Thursday, September 30, 2010

A primer in so-called "journalistic objectivity"

I've probably already said as much as I can usefully say about the cretinous attempts of Robert Menendez and co to set up a show-trial over the Megrahi affair. But reading the Wall Street Journal's accounts of the token Senate hearing yesterday, I was reminded once again of one little thing that's been nagging away at me about the US reporting of this affair. After my partial success with Dr Aubrey de Grey a little while ago, I decided I might as well chance my arm once again and send a direct query to the journalist in question, Paul Sonne -

"Can I ask why in your WSJ articles about Megrahi, the words compassionate release are always either put in inverted commas, or preceded with the words "so-called", or indeed both? Since it's a straightforward legal term, it seems to me that what you're doing is the rough equivalent of saying that Megrahi was found guilty of so-called "murder". Aren't you giving a misleading impression to your readers that the whole concept of compassionate release was a wheeze dreamed up for this particular case?"

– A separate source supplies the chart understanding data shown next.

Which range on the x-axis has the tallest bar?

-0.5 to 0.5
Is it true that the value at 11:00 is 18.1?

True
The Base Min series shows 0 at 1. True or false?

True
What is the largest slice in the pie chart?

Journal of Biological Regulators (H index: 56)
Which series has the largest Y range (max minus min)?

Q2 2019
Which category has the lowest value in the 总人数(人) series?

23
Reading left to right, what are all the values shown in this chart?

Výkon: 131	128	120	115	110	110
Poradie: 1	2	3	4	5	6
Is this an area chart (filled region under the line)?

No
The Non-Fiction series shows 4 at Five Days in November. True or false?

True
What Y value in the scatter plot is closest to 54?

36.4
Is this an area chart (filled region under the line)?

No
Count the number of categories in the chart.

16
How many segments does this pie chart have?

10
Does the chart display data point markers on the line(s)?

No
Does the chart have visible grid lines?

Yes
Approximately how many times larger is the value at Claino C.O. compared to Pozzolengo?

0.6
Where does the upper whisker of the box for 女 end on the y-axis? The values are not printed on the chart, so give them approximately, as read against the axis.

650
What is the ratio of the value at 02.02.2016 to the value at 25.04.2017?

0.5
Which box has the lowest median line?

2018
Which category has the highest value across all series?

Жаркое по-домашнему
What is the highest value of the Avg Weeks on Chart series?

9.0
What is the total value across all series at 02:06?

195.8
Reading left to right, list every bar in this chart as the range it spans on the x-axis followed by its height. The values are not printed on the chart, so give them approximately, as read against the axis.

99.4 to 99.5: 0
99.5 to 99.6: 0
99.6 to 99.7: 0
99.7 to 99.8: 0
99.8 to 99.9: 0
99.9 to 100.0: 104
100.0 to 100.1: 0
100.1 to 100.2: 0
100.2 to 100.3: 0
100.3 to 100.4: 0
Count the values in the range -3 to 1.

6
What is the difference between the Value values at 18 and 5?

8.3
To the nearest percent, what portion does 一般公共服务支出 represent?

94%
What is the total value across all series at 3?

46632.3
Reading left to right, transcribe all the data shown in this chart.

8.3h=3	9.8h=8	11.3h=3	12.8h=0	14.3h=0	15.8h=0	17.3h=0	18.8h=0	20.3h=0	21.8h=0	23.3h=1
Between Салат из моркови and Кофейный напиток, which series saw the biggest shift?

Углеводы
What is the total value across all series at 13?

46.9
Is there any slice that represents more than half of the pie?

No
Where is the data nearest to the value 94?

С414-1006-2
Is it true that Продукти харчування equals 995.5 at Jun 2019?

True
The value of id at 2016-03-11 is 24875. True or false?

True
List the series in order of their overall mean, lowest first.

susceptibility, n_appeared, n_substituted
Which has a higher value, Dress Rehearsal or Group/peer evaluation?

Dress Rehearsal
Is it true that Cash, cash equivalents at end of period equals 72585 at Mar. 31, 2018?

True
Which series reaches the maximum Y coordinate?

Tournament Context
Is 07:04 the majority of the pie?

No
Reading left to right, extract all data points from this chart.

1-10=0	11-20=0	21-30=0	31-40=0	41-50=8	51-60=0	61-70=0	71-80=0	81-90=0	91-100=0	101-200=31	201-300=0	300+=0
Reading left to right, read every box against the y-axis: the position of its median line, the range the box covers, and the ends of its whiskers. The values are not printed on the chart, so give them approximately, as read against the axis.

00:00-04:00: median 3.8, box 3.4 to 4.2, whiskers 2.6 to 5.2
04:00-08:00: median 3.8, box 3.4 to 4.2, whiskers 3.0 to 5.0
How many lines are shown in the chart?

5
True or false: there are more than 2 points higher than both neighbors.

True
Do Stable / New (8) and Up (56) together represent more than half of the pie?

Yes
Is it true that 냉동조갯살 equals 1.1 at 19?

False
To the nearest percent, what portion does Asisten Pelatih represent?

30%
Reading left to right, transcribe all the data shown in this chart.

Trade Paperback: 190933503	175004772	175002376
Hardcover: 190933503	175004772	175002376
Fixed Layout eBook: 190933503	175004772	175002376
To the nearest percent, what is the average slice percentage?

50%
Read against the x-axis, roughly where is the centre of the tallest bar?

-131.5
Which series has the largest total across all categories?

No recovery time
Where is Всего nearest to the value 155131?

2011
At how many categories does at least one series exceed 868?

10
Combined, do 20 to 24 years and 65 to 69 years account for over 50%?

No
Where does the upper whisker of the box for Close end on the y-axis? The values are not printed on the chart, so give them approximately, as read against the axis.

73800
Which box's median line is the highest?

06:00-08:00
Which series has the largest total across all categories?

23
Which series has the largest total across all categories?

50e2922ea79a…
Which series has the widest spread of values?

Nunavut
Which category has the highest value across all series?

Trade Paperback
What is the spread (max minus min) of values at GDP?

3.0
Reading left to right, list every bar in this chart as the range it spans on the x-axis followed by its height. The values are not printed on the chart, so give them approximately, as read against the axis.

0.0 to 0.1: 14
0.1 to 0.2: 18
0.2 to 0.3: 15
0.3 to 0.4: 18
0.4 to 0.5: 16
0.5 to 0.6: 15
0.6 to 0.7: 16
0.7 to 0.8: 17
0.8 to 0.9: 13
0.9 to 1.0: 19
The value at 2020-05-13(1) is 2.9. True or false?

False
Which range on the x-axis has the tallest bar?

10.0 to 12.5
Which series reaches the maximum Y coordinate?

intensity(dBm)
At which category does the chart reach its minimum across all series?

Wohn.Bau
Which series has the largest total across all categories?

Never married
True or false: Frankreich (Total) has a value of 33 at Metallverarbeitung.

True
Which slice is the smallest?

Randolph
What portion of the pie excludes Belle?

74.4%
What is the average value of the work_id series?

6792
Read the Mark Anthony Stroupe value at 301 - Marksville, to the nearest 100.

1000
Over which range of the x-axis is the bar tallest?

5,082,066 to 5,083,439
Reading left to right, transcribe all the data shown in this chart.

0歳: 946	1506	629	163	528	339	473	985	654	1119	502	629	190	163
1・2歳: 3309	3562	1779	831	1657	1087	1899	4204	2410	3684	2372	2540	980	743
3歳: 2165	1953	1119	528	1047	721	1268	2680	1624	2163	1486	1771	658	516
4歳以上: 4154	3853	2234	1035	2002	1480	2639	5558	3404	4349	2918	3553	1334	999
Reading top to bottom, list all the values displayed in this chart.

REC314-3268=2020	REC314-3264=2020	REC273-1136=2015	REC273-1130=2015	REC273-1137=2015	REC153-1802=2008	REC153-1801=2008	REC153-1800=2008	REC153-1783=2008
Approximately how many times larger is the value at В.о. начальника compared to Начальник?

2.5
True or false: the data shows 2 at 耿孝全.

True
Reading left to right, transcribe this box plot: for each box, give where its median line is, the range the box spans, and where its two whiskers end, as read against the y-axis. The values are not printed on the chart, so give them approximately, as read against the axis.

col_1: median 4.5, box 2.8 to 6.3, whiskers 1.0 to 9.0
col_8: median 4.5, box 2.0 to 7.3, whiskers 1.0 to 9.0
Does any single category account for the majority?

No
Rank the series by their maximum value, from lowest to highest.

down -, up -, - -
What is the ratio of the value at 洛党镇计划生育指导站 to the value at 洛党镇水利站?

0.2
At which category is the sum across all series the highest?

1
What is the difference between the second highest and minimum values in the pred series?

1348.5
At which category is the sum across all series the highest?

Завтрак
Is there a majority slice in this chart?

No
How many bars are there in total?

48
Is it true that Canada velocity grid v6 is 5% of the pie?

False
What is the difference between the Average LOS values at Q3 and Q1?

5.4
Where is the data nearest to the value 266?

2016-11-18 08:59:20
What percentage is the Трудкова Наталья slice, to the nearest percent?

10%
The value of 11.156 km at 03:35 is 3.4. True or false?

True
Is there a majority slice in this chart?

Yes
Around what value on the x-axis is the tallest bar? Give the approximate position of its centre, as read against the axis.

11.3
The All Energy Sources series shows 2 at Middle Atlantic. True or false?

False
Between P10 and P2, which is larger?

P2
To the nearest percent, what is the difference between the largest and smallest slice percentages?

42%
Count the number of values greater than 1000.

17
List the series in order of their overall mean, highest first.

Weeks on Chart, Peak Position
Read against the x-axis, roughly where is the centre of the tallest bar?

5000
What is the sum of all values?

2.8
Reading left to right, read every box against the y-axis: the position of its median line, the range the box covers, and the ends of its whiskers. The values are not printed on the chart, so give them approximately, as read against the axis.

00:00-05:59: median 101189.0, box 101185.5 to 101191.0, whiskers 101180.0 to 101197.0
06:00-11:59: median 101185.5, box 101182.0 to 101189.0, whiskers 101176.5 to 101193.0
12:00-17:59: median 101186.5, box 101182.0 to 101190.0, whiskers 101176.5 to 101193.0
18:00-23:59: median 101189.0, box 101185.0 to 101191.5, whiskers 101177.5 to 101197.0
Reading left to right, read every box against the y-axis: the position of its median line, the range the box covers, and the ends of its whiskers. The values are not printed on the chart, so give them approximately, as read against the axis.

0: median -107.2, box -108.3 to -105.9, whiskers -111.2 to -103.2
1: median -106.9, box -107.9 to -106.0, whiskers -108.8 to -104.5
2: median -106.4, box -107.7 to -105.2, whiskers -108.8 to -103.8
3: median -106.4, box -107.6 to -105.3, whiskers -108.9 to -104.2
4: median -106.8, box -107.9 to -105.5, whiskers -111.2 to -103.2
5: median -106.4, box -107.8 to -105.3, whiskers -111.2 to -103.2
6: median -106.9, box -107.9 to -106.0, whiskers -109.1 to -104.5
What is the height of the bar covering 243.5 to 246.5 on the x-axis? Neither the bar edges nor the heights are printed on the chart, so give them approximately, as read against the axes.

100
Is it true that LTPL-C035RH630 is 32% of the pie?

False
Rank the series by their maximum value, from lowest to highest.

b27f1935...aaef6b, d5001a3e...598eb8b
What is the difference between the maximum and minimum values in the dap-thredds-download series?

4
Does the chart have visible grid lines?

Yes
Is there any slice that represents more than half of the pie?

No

To his credit, Mr Sonne did take the trouble to send a reply, albeit a brief one -

"Hi James,

It is only meant to designate that this is what it is called by Scotland, not by us as writers.

All the best,
Paul"


Hmmm. Are you convinced? I'd suggest that what writers do and do not feel the need to madly disassociate themselves from actually tells you rather a lot about their biases, unconscious or otherwise. What do you think the chances are, for instance, of seeing a mainstream American journalist refer to his or her country's prisons as so-called "correctional institutions", or to the Guantanamo kangaroo courts as so-called "military tribunals"? If we're to take Mr Sonne's explanation at face value it surely follows that, whenever journalists neglect to place such a disclaimer on politically-loaded terms, they can be reasonably charged with having set aside their objectivity.

1 comment:

  1. He has certainly set a dangerous precedent.